Telemessaging agents sort through inboxes and deleted folders for sales leads, service questions and other urgent messages that would have been missed lost or discarded. These staff can also alert, page and dispatch representatives.
 
With telemessaging-enabled email response, customer response times, along with satisfaction and revenues can be improved. That, in turn, enhances email as a customer contact means both in popularity and in justifying continued IT resources to support it.
 
Some typical contact center functions are actually telemessaging, and vice-versa. One example is the dealer locator service. Typically this service is telemessaging, as it enables retail sales; but the agents are not doing the selling.
 
Yet if the agents are being asked to convince callers to visit the store (such as by making sales pitches and offering coupons), then that is inbound telemarketing, a contact center function.
 
Telemessaging as the only customer care option
 
There are many businesses, organizations and professionals where telemessaging is the only practical customer care means because the tasks to deliver services and resolve issues are literally hands-on. Popular examples include building and maintenance contractors, doctors, home/nursing care professionals, lawyers and vehicle repair.
 
Contact center agents can answer basic questions, set up appointments and enter orders. They cannot fix, say, your house’s pipes, repair your back that you had pulled in trying to plug the leaks before calling or give legal advice if the plumber or physician had left your house (or you) in a worse condition than before.
 
Enabling telemessaging
 
Implementing telemessaging is relatively easy, in theory. Most organizations already have it in place, provided by their office receptionists.
 
These individuals undertake the same tasks that telemessaging agents carry out; they answer, triage and direct calls.
 
Existing contact centers may not be set up, or have the right tools, to efficiently process and measure telemessaging, so equipment investments are very important.
 
The contact centers' switches must have scripting, voicemail, paging and multiple-message retrieval options that include email, text, fax, and phone to support telemessaging.

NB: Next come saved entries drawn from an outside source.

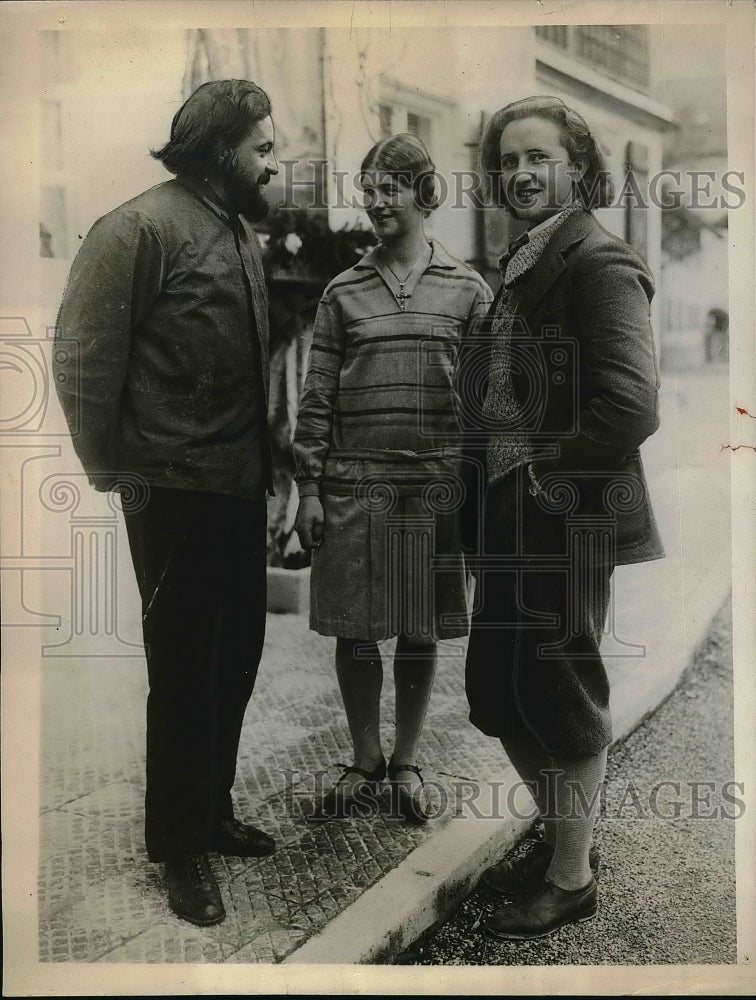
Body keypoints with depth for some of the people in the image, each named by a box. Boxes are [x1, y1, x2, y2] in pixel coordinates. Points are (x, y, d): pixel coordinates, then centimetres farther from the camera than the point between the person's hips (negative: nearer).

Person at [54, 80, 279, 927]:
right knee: (185, 668, 3)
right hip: (176, 490, -7)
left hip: (241, 484, 7)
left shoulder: (240, 232, 13)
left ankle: (211, 812, 33)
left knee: (235, 658, 14)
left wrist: (265, 458, 11)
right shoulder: (141, 227, -10)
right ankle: (178, 844, 21)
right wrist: (113, 472, -8)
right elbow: (82, 361, -11)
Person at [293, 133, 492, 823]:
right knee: (354, 631, 5)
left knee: (421, 634, 7)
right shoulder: (343, 293, 8)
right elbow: (318, 397, 6)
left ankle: (406, 764, 25)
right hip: (353, 487, 1)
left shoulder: (468, 289, 6)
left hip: (436, 487, -1)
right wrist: (310, 488, 1)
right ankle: (365, 765, 23)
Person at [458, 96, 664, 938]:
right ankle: (561, 837, 38)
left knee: (555, 696, 5)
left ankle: (572, 876, 28)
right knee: (496, 688, 15)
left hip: (567, 521, -8)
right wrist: (488, 484, 6)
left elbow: (631, 406, -22)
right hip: (513, 519, 8)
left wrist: (540, 480, -16)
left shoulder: (598, 261, -12)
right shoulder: (523, 262, 14)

This is in addition to automatic call distribution and reporting.
 
Call recording is a requirement, both to protect enterprises if disputes arise and to check on agent performance.
 
Outsourcing to service bureaus that have telemessaging equipment and experience is a viable option to setting up and managing an in-house program.
 
Most of these firms also offer contact center functionality, such as skills-based routing, IVR and reporting; they also offer services including order entry, inbound and outbound customer care, customer service, help desk, inbound and outbound telemarketing and collections.
 
These outsourcers provide after-hours handling, flexibility and expertise at affordable prices. They are web enabled to supply services such as online appointment scheduling and email response. They have auto-attendant and the ability to link their centers' databases into those of clients' for seamless telemessaging.
 
When looking for a telemessaging outsourcer, determine your needs and budget. Undertake the same due diligence as you would for any other vendor; Shop around, visit vendors’ and trade media websites and get references.
 
Consider, for example, whether and how much disaster protection will you need from your vendor to support your customers.
 
Some outsourcers’ telemessaging centers only have battery backup, which is enough to ride out short power outages, but will not get them through major events like hurricanes and tornadoes that tear down poles and lines.
 
Other suppliers’ centers have onsite generators that enable them to withstand long power interruptions. They may also have multiple networked sites that they can shift calls to if the primary facilities have to be closed.
 
With effective, courteous telemessaging available 24/7, you will be enhancing your customer care and retention.